Sciorinate le cifre sui risultati aggiornati della joint venture (ricavi per 150 milioni di dollari nel 2011), l'amministratore delegato di Vevo Rio Caraeff ha approfittato della conferenza "D: Dive Into Media" organizzata in California da All Things D e Wall Street Journal per svelare il prossimo obiettivo della piattaforma di video streaming: sbarcare sulle Internet tv di tutto il mondo.

"Ne stiamo già discutendo con società tradizionali di distribuzione televisiva che hanno dimostrato di apprezzare molto i contenuti che siamo in grado di mettere sul tavolo, compresi quelli originali, e la possibilità di avere un brand con il quale confezionarli", ha spiegato Caraeff. "La musica nel salotto di casa è un'esperienza migliore, più coinvolgente", ha aggiunto, "e arriveremo in televisione in una pluralità di modi diversi: si tratti di Google TV, Xbox, console per video game, PlayStation, in modalità streaming o mobile" (nessuna menzione esplicita per la Apple TV). Anche con programmi di concezione più tradizionale e non di tipo interattivo: "Sì, è possibile, anche se è improbabile che costruiremo un canale via cavo ex novo o che spenderemo 600 milioni di dollari per rilevarne uno in disarmo... Però è vero che per effetto delle trasformazioni che internet produce sulla televisione e nel modo di accedervi è ipotizzabile immaginare sia 'esperienze lineari'  che interattive, canali tradizionali e non, tutti ricompresi in una tv gestita da Vevo".
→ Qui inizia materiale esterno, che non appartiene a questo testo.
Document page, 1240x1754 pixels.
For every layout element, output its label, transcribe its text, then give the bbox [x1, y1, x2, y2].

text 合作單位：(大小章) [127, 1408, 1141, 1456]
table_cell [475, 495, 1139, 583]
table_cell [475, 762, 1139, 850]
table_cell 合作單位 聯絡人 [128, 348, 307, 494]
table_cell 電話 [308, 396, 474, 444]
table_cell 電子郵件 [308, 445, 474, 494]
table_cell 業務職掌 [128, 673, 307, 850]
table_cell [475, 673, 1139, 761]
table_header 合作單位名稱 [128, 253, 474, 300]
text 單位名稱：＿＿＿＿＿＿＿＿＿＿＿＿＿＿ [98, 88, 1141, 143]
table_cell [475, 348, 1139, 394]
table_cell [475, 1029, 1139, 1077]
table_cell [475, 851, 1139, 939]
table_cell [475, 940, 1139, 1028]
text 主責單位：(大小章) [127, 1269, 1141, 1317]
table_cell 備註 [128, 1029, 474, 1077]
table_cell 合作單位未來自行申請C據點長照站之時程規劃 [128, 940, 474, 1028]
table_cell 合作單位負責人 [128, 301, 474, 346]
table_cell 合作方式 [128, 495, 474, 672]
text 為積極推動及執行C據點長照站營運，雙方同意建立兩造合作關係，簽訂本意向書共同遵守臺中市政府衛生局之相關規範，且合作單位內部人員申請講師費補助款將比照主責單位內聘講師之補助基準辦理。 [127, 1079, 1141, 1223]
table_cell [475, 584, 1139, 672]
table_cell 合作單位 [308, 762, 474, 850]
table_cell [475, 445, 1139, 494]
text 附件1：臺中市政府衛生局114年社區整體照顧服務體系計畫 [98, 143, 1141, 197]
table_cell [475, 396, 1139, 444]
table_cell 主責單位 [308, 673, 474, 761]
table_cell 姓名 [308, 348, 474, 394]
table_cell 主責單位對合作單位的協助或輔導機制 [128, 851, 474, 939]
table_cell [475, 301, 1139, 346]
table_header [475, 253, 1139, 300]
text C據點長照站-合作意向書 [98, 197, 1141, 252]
Al "D: Dive Into Media" Caraeff ha voluto anche fare alcune precisazioni riguardo alle voci che danno Vevo pronta a sciogliere il sodalizio con YouTube per associarsi a Facebook: "La musica è chiaramente una parte importante di YouTube, per quanto riguarda l'engagement degli utenti, e speriamo di avere con loro un relazione duratura. Crediamo si tratti di una soluzione ottimale per i fan e gli appassionati di musica così come per gli artisti. Il volume di spettatori generato dai contenuti di origine musicale è straordinario, e noi desideriamo che il nostro brand e i nostri contenuti siano disponibili ovunque: non vogliamo ritirarli da nessuna piattaforma".